Em seu primeiro dia de férias, finalmente, Felipe já tem tudo programado para esses dias de liberdade: irá maratonar séries e filmes como se não houvesse amanhã. Mas seus planos vão por água a baixo quando a campainha toca e ele se vê de frente com um Caio lindo e maravilhoso em sua porta, com uma mala enorme em mãos. É, a mãe de Felipe se esqueceu de avisar ao filho que o vizinho de cima iria passar os próximos 15 dias ali (QUINZE DIAS!!!).

“Agora você entende o meu desespero? Gordo, gay e apaixonado por um gato que nem responde ao meu “bom dia” no elevador. Tudo pode dar errado. Tudo vai dar errado. E eu não tenho tempo de pensar num plano de fuga emergencial porque a campainha está tocando. E minha mãe está abrindo a porta. E eu, claro, estou todo suado. Vai começar.”

Quinze Dias, do autor nacional Vitor Martins, é um livro sobre amizade, primeiro amor e auto-descobertas. Felipe é garoto extramente divertido e carismático, mas quando as pessoas olham para ele acabam vendo apenas o fato de ele ser gordo, e tentam a todo custo alertá-lo sobre isso. Como se ele não soubesse!

“Sempre fui gordo, e viver por dezessete anos no mesmo corpo me tornou um especialista em ignorar os comentários. Não estou dizendo que me acostumei. Ninguém se acostuma com lembretes diários de que você é uma bola de demolição. Só me acostumei a fingir que não é comigo.

Passar toda a adolescência ouvindo tanta crueldade e ter que lidar todos os dias com olhares tortos na rua fez com que Felipe acabasse se fechando em si mesmo, e sua ansiedade e problema com autoestima são o resultado de anos de insultos. Quando recebe Caio em sua casa, sua insegurança o acerta em cheio, mas aos poucos ele vai ver que Caio é muito, muito mais que um rosto bonito, e que ele mesmo é muito mais do que o que as pessoas o fizeram acreditar.

Essa foi uma leitura super divertida e muito envolvente

Li Quinze Dias em menos de 3 horas e fiquei completamente apaixonada, tanto pelos personagens maravilhosos e pela escrita leve e atual do Vitor quanto os temas abordados na trama. Acompanhar o crescimento do Felipe, suas descobertas e o desabrochar de seus sentimentos e desejos foi muito bonito, e intenso também.

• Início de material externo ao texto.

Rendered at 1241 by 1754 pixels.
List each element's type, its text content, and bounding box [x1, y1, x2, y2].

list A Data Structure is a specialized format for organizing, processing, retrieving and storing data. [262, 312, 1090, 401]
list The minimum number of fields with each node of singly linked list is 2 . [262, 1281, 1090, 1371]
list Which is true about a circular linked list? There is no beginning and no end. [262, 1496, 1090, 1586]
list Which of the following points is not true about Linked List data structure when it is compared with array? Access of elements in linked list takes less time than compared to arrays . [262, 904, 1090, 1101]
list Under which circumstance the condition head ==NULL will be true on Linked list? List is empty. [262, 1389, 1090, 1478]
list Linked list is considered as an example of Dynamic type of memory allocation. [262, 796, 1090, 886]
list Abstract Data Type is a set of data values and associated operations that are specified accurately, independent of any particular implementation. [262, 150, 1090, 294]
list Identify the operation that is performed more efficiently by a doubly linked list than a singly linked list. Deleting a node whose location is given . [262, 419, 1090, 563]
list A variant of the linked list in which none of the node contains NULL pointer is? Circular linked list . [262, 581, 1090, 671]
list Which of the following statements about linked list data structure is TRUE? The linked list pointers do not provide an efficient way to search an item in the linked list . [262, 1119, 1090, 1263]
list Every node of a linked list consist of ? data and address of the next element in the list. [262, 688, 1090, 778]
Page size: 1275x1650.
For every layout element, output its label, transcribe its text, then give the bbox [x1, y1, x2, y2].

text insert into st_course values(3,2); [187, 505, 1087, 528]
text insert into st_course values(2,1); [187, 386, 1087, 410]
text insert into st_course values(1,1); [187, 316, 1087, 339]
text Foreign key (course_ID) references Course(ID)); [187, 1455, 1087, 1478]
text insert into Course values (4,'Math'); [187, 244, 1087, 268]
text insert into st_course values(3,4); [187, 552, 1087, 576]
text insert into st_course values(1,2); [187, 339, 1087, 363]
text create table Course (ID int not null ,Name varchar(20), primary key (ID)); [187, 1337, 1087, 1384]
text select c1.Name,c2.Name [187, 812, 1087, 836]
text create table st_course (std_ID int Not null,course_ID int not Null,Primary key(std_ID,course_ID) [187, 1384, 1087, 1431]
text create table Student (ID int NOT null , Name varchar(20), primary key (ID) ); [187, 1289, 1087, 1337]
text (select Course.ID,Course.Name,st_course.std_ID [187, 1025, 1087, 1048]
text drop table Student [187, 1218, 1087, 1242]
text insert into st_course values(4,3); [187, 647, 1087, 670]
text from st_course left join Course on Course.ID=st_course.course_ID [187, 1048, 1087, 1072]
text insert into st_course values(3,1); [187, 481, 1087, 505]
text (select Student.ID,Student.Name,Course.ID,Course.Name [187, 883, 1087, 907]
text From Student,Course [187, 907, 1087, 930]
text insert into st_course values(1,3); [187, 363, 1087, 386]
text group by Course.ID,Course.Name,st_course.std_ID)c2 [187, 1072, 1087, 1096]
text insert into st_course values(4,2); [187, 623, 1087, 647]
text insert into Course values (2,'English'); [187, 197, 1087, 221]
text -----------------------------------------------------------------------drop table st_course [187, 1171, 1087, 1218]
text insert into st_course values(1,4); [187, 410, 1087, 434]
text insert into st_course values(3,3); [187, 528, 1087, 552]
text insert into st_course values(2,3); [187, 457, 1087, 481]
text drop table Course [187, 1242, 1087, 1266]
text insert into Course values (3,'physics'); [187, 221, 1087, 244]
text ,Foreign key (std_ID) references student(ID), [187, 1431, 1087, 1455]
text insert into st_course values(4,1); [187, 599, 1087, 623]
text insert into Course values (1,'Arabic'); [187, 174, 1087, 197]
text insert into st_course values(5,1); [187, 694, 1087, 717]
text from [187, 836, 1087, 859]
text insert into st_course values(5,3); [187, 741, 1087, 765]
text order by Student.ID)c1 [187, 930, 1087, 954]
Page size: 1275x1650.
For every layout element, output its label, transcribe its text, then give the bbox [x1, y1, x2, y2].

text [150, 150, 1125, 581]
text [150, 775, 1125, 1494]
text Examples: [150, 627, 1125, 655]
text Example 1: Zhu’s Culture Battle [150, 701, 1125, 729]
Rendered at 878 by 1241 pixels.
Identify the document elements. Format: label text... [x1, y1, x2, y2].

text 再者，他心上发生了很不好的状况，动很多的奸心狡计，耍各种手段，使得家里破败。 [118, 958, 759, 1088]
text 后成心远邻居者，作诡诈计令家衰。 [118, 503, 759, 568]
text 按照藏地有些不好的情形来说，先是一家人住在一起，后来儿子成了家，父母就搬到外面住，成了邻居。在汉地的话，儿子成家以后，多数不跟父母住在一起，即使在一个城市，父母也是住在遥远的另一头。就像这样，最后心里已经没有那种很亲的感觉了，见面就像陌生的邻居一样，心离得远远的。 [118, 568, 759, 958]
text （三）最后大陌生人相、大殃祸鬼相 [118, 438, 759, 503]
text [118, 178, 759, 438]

Quinze Dias é todo narrado em primeira pessoa, o que nos deixa bem próximos do protagonista. E gente, ele é hilário! Ele tem sim suas crises (quem nunca?!), mas é impossível não gostar do personagem e se identificar com ele. As referências a Friends, Senhor dos Anéis e One Direction são muitas, e também outros livros e séries de tv fazem uma pontinha no livro.

 

“Ninguém vai nos proteger a não ser nós mesmos – ela diz como se estivesse lendo meus pensamentos. – Mas olha, Felipe, te juro que um dia as coisas melhoram. Um dia você aprende a gostar mais de quem você é, e isso vai refletir em como as outras pessoas vão te enxergar. Gente babaca vai existir para sempre, mas a gente aprende a resistir. E isso é o mais importante. Não abaixar a cabeça e lutar pelo que você acredita. Lutar pelo direito de poder casar com quem você ama, pelo direito de ter seu corpo respeitado independente de como ele é ou do que você está vestindo. Lutar pelo direito de andar na rua sem ser atacada pela cor da sua pele.”

Esse é daquele tipo de livro que começa maravilhoso e termina melhor ainda! A dedicatória por si só já é a coisa mais linda “Pra todo mundo que já entrou na piscina de camiseta”. Como não amar?

A edição está bem bonita, adoro essa capa e as cores dela. O próprio Vitor fez a ilustração! Não encontrei erros de revisão e edição.